Add ADR for etcd snapshot CRD migration

Signed-off-by: Brad Davidson <brad.davidson@rancher.com>
pull/8624/head
Brad Davidson 2023-07-28 00:19:34 +00:00 committed by Brad Davidson
parent 9bb1ce1253
commit 22065affa2
1 changed files with 53 additions and 0 deletions

View File

@ -0,0 +1,53 @@
# Store etcd snapshot metadata in a Custom Resource
Date: 2023-07-27
## Status
Accepted
## Context
K3s currently stores a list of etcd snapshots and associated metadata in a ConfigMap. Other downstream
projects and controllers consume the content of this ConfigMap in order to present cluster administrators with
a list of snapshots that can be restored.

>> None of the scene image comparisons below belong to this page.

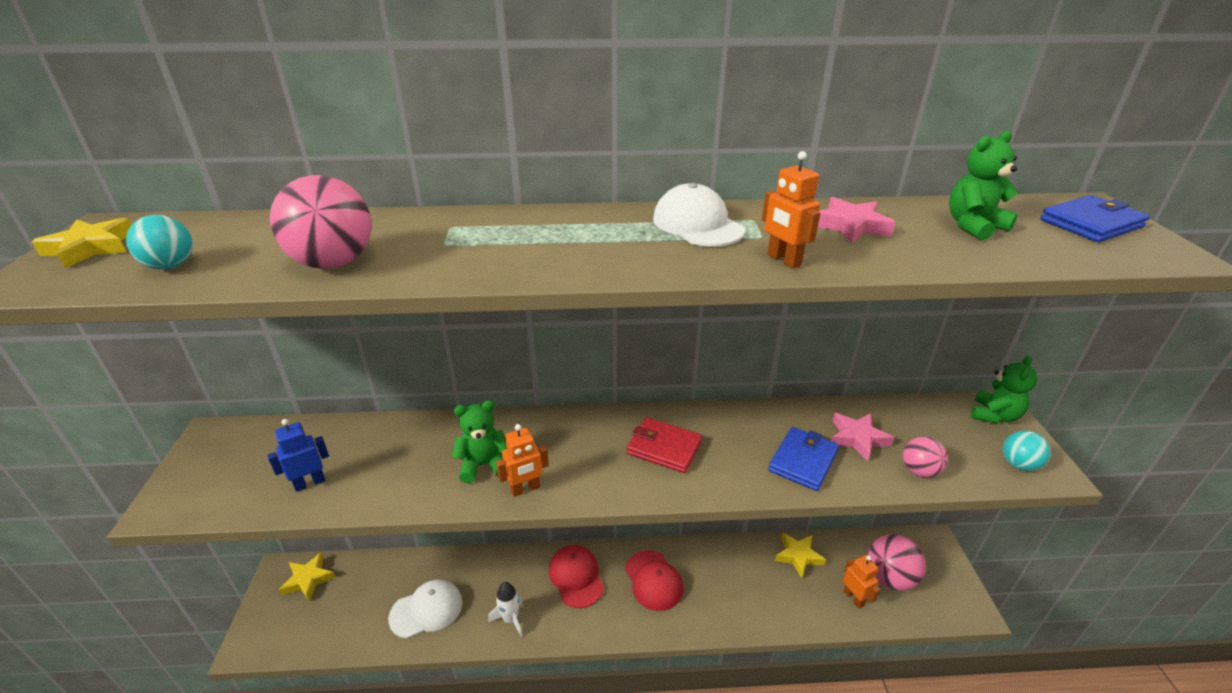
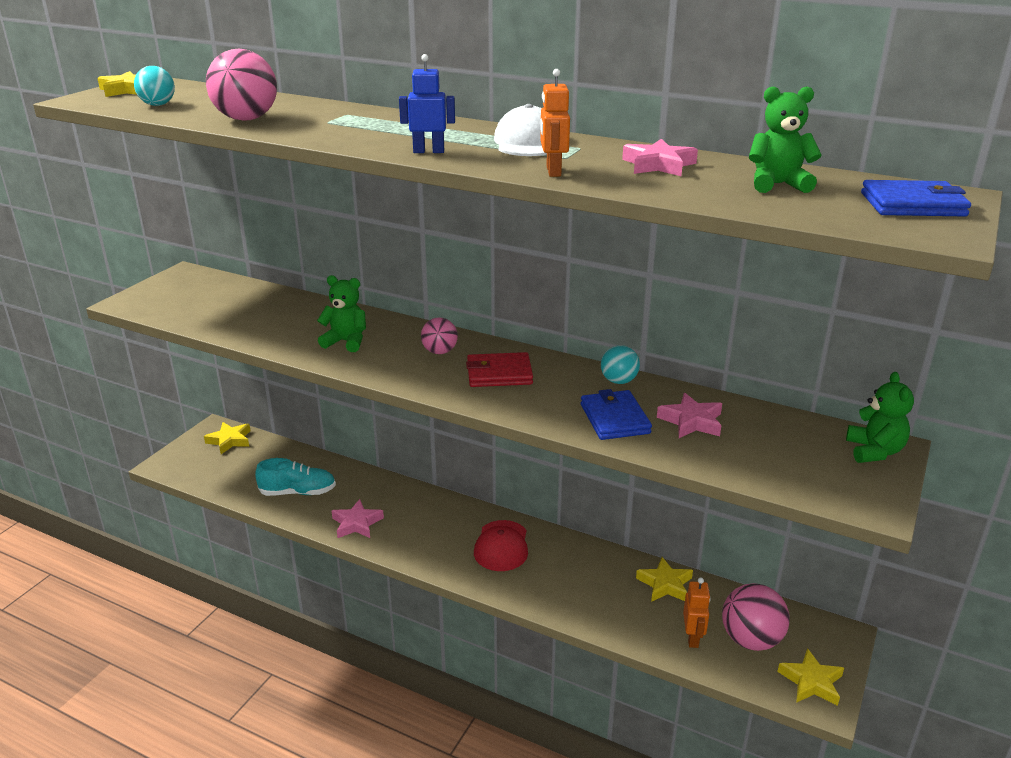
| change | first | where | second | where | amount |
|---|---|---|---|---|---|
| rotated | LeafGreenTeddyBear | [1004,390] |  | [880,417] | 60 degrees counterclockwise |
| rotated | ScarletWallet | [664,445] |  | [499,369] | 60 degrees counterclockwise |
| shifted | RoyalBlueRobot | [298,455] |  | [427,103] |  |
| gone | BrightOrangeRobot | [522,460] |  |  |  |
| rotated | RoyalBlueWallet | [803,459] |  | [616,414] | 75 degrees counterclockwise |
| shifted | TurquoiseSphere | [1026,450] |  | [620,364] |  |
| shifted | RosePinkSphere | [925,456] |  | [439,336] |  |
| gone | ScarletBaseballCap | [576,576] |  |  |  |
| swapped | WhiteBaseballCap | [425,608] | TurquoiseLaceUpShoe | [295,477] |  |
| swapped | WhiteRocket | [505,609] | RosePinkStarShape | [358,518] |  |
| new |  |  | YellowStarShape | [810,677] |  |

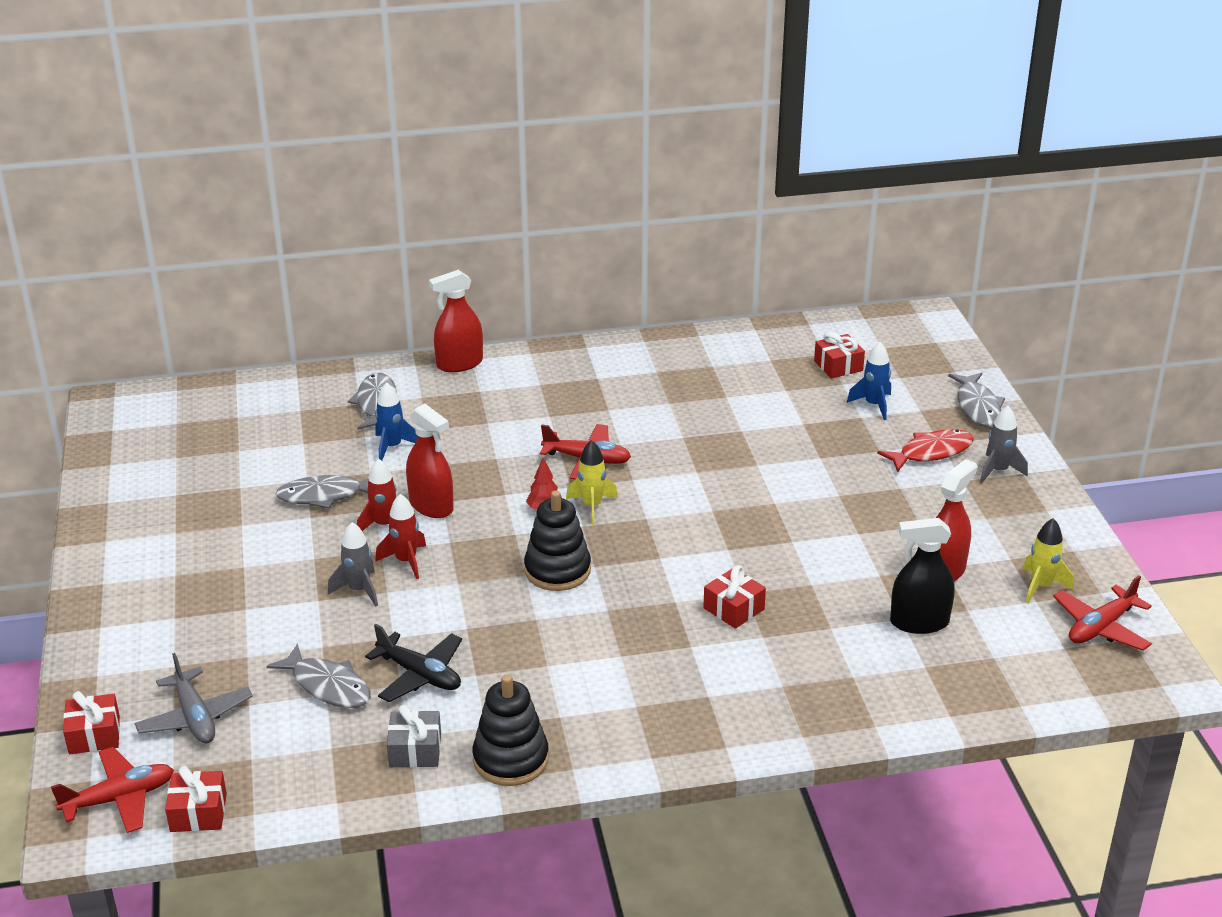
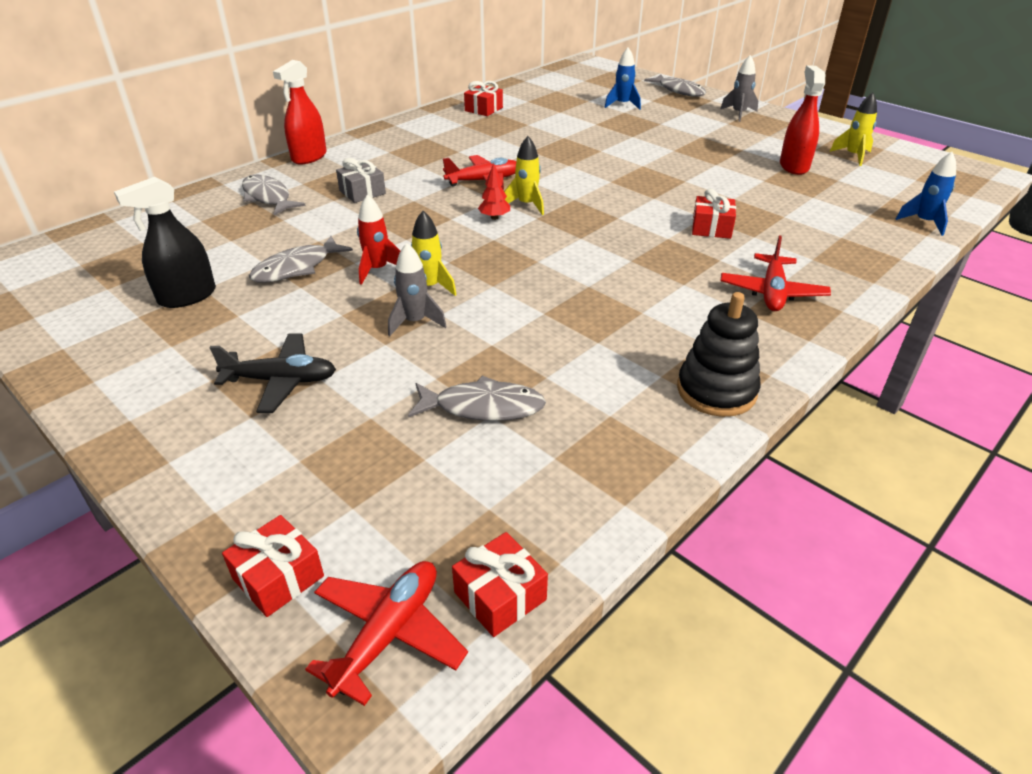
| change | first | where | second | where | amount |
|---|---|---|---|---|---|
| shifted | ScarletPresent | [839,355] |  | [483,98] |  |
| shifted | RoyalBlueRocket | [396,421] |  | [926,194] |  |
| gone | ScarletSprayBottle | [430,461] |  |  |  |
| gone | ScarletFishFigure | [925,450] |  |  |  |
| gone | BlackRingStacker | [557,540] |  |  |  |
| repainted | ScarletRocket | [400,536] | YellowRocket | [434,253] |  |
| shifted | BlackSprayBottle | [922,576] |  | [165,242] |  |
| shifted | ScarletPlane | [1102,613] |  | [776,273] |  |
| shifted | BlackPlane | [413,663] |  | [273,373] |  |
| gone | AshGreyPlane | [194,698] |  |  |  |
| shifted | AshGreyPresent | [414,736] |  | [361,180] |  |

On clusters with more than a handful of nodes, and reasonable snapshot intervals and retention periods, the snapshot
list ConfigMap frequently reaches the maximum size allowed by Kubernetes, and fails to store any additional information.

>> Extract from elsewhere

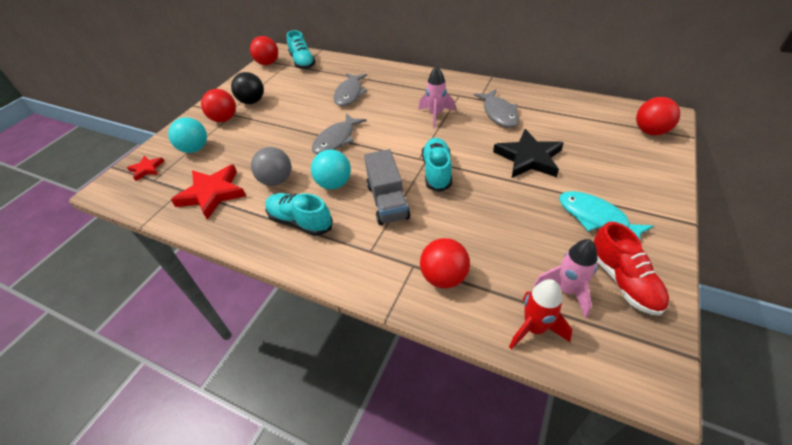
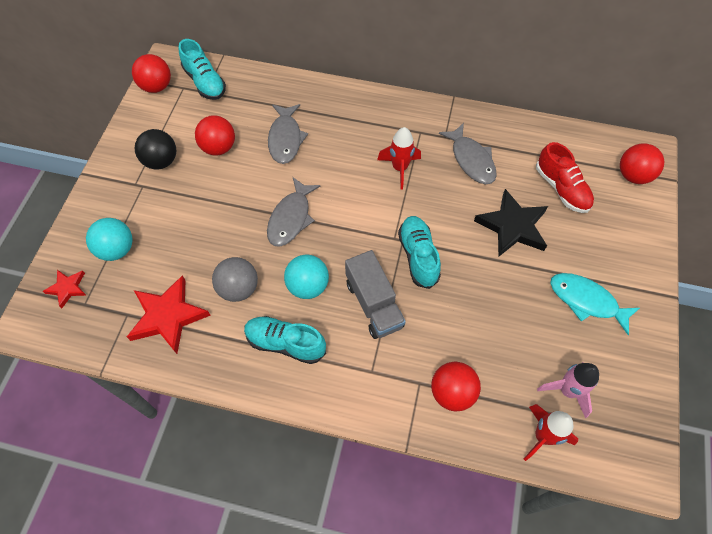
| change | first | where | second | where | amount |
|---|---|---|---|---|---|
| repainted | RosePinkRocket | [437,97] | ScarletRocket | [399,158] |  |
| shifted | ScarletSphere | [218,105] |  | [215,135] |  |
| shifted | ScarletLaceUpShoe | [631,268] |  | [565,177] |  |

The snapshots are still created, but they cannot be discovered by users or accessed by tools that consume information
from the ConfigMap.
When this occurs, the K3s service log shows errors such as:
```
level=error msg="failed to save local snapshot data to configmap: ConfigMap \"k3s-etcd-snapshots\" is invalid: []: Too long: must have at most 1048576 bytes"
```
Reference:
* https://github.com/rancher/rke2/issues/4495
* https://github.com/k3s-io/k3s/blob/36645e7311e9bdbbf2adb79ecd8bd68556bc86f6/pkg/etcd/etcd.go#L1503-L1516
### Existing Work
Rancher already has a `rke.cattle.io/v1 ETCDSnapshot` Custom Resource that contains the same information after it's been
imported by the management cluster:
* https://github.com/rancher/rancher/blob/027246f77f03b82660dc2e91df6bf2cd549163f0/pkg/apis/rke.cattle.io/v1/etcd.go#L48-L74
It is unlikely that we would want to use this custom resource in its current package; we may be able to negotiate moving
it into a neutral project for use by both projects.
## Decision
1. Instead of populating snapshots into a ConfigMap using the JSON serialization of the private `snapshotFile` type, K3s
will manage creation of an new Custom Resource Definition with similar fields.

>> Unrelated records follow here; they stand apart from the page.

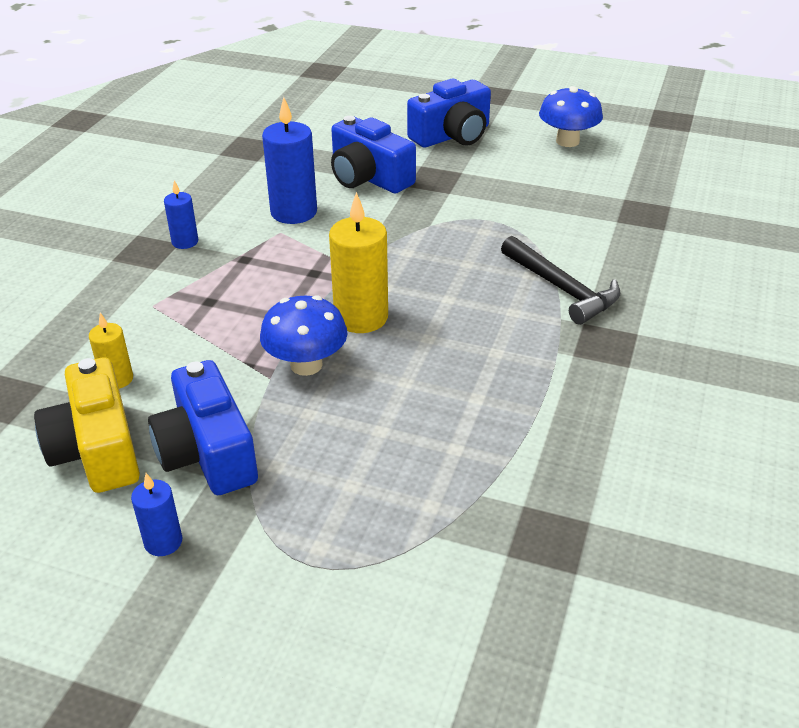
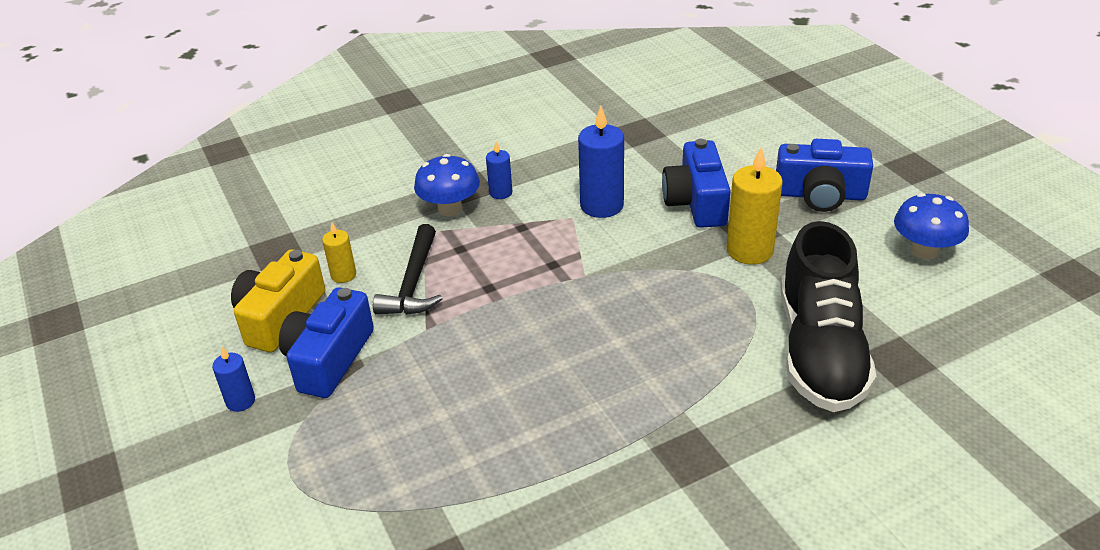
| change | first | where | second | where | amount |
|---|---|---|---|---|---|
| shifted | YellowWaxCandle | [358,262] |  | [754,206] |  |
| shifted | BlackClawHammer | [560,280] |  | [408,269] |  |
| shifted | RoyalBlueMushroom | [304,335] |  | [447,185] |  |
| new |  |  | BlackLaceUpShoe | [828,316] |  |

2. Metadata on each snapshot will be stored in a distinct Custom Resource.
3. The new Custom Resource will be cluster-scoped, as etcd and its snapshots are a cluster-level resource.
4. Downstream consumers of etcd snapshot lists will migrate to watching the Custom Resource, instead of the ConfigMap.
5. K3s will observe a three minor version transition period, where both the new Custom Resource, and the existing
ConfigMap, will both be used.
6. During the transition period, older snapshot metadata may be removed from the ConfigMap while those snapshots still
exist and are referenced by new Custom Resources, if the ConfigMap exceeds a preset size or key count limit.
## Consequences
* Snapshot metadata will no longer be lost when the number of snapshots exceeds what can be stored in the ConfigMap.
* There will be some additional complexity in managing the new Custom Resource, and working with other projects to migrate to using it.